= Objetivo 1 =
Reproduza sem nenhuma alteração as linhas de dados que vêm depois do texto, desde a linha com "collector number: 22409" até a última dessas linhas, inclusive.

= Trecho do texto =
::::
“Eu desisto!”

Não sei de onde tirei forças para falar aquilo. O guia me olhou assustado e disse que faltava pouco para chegarmos ao topo. Não dei ouvidos. Eu estava fraco, não só física, mas mentalmente. Além das dores no corpo inteiro, depois de caminhar por mais de 8 horas, minha boca estava rachada, fazia -13°C, eu recém havia percebido que meus dedos dos pés estavam em carne viva e minha mão esquerda estava congelando. Eu estava assustado. Com medo de morrer. Sentia frustração, raiva e arrependimento por ter aceitado embarcar naquela aventura.

Quando finalmente o chileno acreditou que eu não tinha mais condições de subir, nos viramos para começar a descida e ele foi chamado no rádio pelo guia que ficava mais abaixo: “Juan, fica onde você está! Uma das garotas que tinha ficado aqui comigo, no grupo dos que desistiram, está subindo sozinha, apesar do meu aviso para ela não continuar. Consegue vê-la daí?”. Ele respondeu que sim e fez sinais com os braços para ela vir até nós. Trinta minutos se passaram até ela chegar onde estávamos. “Prazer, meu nome é Corinne e eu quero subir!”, disse em inglês.
::::
= Extrato de dados =
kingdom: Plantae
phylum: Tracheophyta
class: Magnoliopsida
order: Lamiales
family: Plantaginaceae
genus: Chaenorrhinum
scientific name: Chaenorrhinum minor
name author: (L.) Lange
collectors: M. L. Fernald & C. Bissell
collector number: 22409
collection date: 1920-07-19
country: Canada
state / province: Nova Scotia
::::
= Objetivo 2 =
Transcreva fielmente o trecho do relato que vai de "Quando finalmente o" até "disse em inglês.", inclusive.

= Resultado correto 1 =
collector number: 22409
collection date: 1920-07-19
country: Canada
state / province: Nova Scotia

= Resultado correto 2 =
Quando finalmente o chileno acreditou que eu não tinha mais condições de subir, nos viramos para começar a descida e ele foi chamado no rádio pelo guia que ficava mais abaixo: “Juan, fica onde você está! Uma das garotas que tinha ficado aqui comigo, no grupo dos que desistiram, está subindo sozinha, apesar do meu aviso para ela não continuar. Consegue vê-la daí?”. Ele respondeu que sim e fez sinais com os braços para ela vir até nós. Trinta minutos se passaram até ela chegar onde estávamos. “Prazer, meu nome é Corinne e eu quero subir!”, disse em inglês.